Não sei se lhe lembra a cruel resposta de Machado de Assis à suposta pergunta de Dona Plácida aos autores de seus dias: “Para que me chamastes”? “― Chamamos-te para queimar os dedos nos tachos, os olhos na costura, comer mal ou não comer, andar de um lado para outro, na faina, adoecendo e sarando, com o fim de tornar a adoecer e sarar outra vez, triste agora, logo desesperada, amanhã resignada, mas sempre com as mãos no tacho e os olhos na costura, até acabar um dia na lama ou no hospital; foi para isso que te chamamos num momento de simpatia”.

Você, ao menos, não foi chamado só para isso. Talvez realizasse uma variante melhorada da ronda de Dona Plácida; todos nós não a cumprimos? Mas, passado um certo momento, o seu caminho e o de Dona Plácida nitidamente se bifurcam.

A história é longa e começa nesse fim de agosto de 1911, quando você, aos gritos, se chocou com o mundo. Sofreu o horrendo susto da vida, ao engolir o primeiro ar nos pulmões. Chorou e teve consciência da dor antes mesmo de ter consciência de si próprio. Penosamente, aos tombos e aos balbucios, gastando nisso meses infindáveis, aprendeu as artes difíceis de enxergar, de pôr-se de pé, de andar, de usar a linguagem dos homens. Aos cinco anos de idade deixou sua terra e, levado por pai e mãe, partiu no seu cavalinho chamado Zumbi, cortando matas, vadeando rios, subindo ásperos caminhos, dormindo em ranchos e comendo de farnel. Para quê, para quê?

Fixou-se em terra estranha e talvez por esse motivo nunca tenha perdido a vaga sensação de nostalgia que fez de si um isolado entre os outros. A angústia da adolescência sofreu-a toda, com plenitude e com extravagância. Sentia em si a força da vida, queria entregar-se a ela, mas ao mesmo tempo temia essa força tão embriagante e tão poderosa. Fez-se homem e carregava consigo essa riqueza singular de ser homem, sem saber o que faria dela. Mas quando a dissipava, tinha a sensação de estar desperdiçando algo de precioso e insubstituível.

Muitas vezes pensou em se matar ― não porque a vida lhe fosse particularmente inimiga, entenda-se, mas porque lhe parecia ilógica e fútil. Todo esse esforço de acordar, de aturar as criaturas, de executar os gestos da vida e gozar os prazeres da vida, para quê? Talvez fosse você um crente roubado da sua crença, um ateu místico, que é a raça mais sofredora de ateus. Não acreditava em nada ― e odiava o mundo por isso.

E assim, vinte e nove anos andou você, sem fé em si nem em nada, vivendo por indolência, não se matando por falta de iniciativa ou por medo da dor, e se desprezando por isso, se chamando de covarde.

E então, aos vinte e nove anos de idade, teve a oportunidade de socorrer alguém, acudir a alguém que, de certo modo, representava um caso pior do que o seu.
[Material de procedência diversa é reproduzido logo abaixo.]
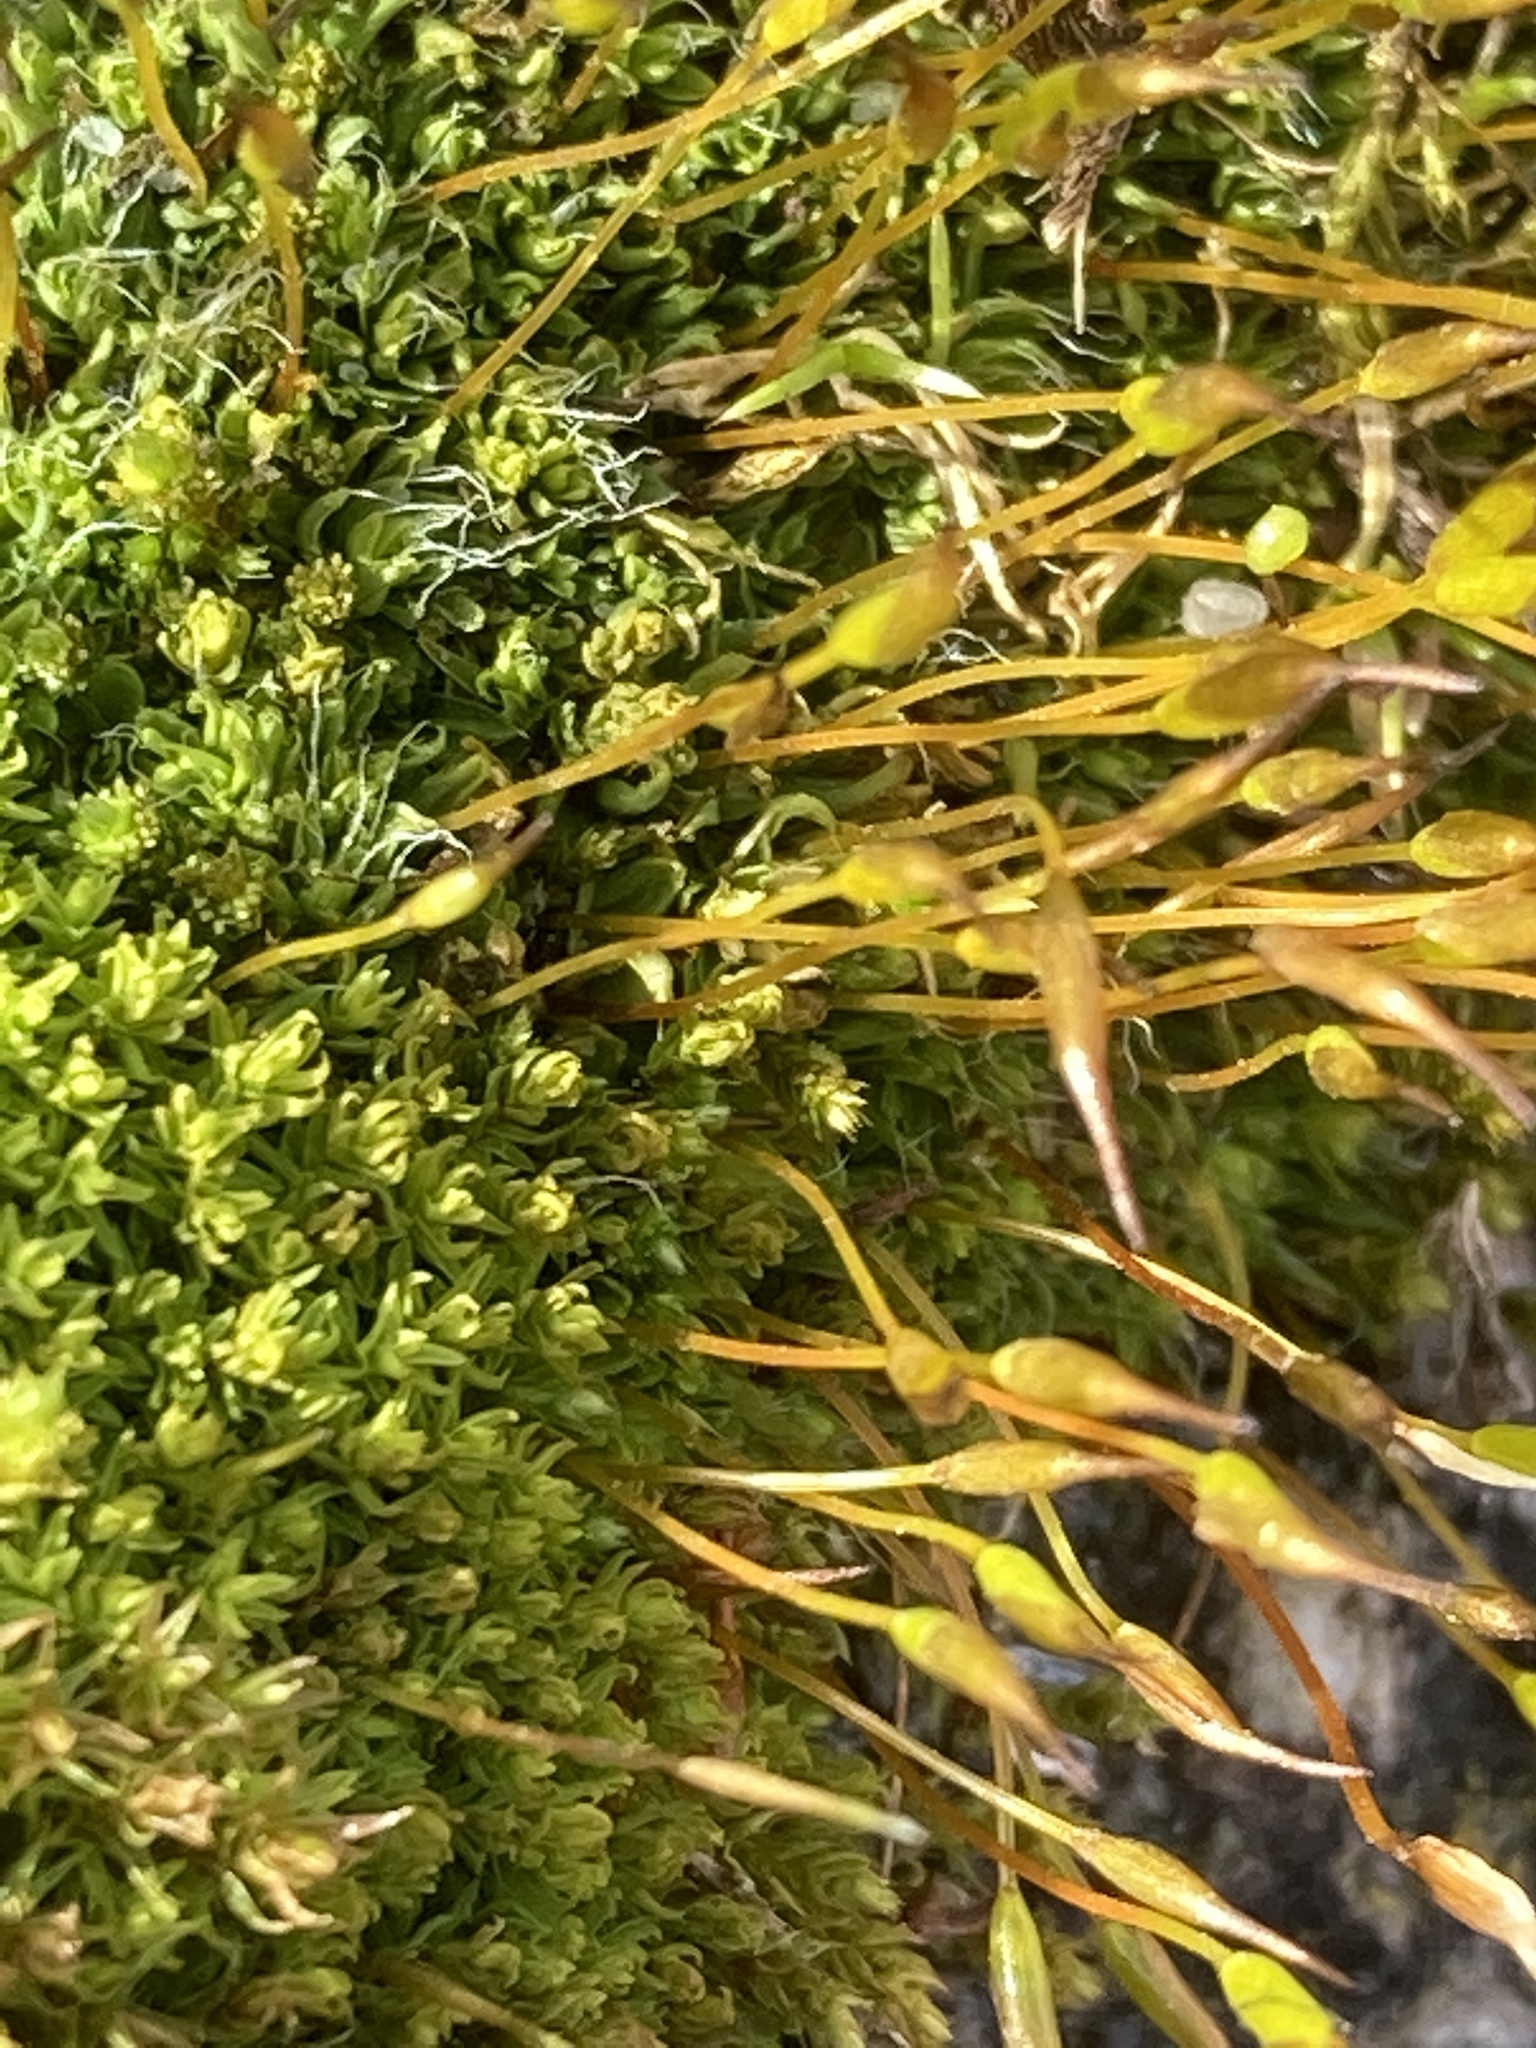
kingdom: Plantae
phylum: Bryophyta
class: Bryopsida
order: Pottiales
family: Pottiaceae
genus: Tortula
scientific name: Tortula muralis
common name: Wall screw-moss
Você achava que nada tinha, mas também não perdera nada. Essa criatura, não: acreditara na vida e sentia que a vida a traíra, julgava que o mundo valia o esforço de viver, e o mundo, contudo, não a quisera. E você, acudindo a essa criatura, amando-a, consolando-a, deu-lhe tudo que ela não tinha e que pedia ― esperança, razão de ser, alegria, amizade, confiança, paz. E deu-lhe, sobretudo, o inestimável presente da sua companhia.

Procure encontrar aí a sua explicação. Dirá talvez que é uma explicação que nada explica, porque afinal a vida do salvado é tão sem sentido quanto a vida do salvador. Mas você não é um filósofo, é um simples homem; não procura propriamente saber, procura antes justiça. Quer é pagar o preço para fruir em sossego algo que recebeu inexplicavelmente grátis, algo que recebeu à toa.

Será que assim ficam justas as contas? Foi uma vida por outra. Quando chegar a sua hora, se tiver que aparecer ante alguém, não tenha medo de se apresentar com as mãos vazias. Sua justificativa estará na pessoa da mulher que você amou e salvou, cuja vida recuperou tão integralmente quanto se a tivesse apanhado no mar, onde se afogava, trazendo-a nos seus braços até a praia.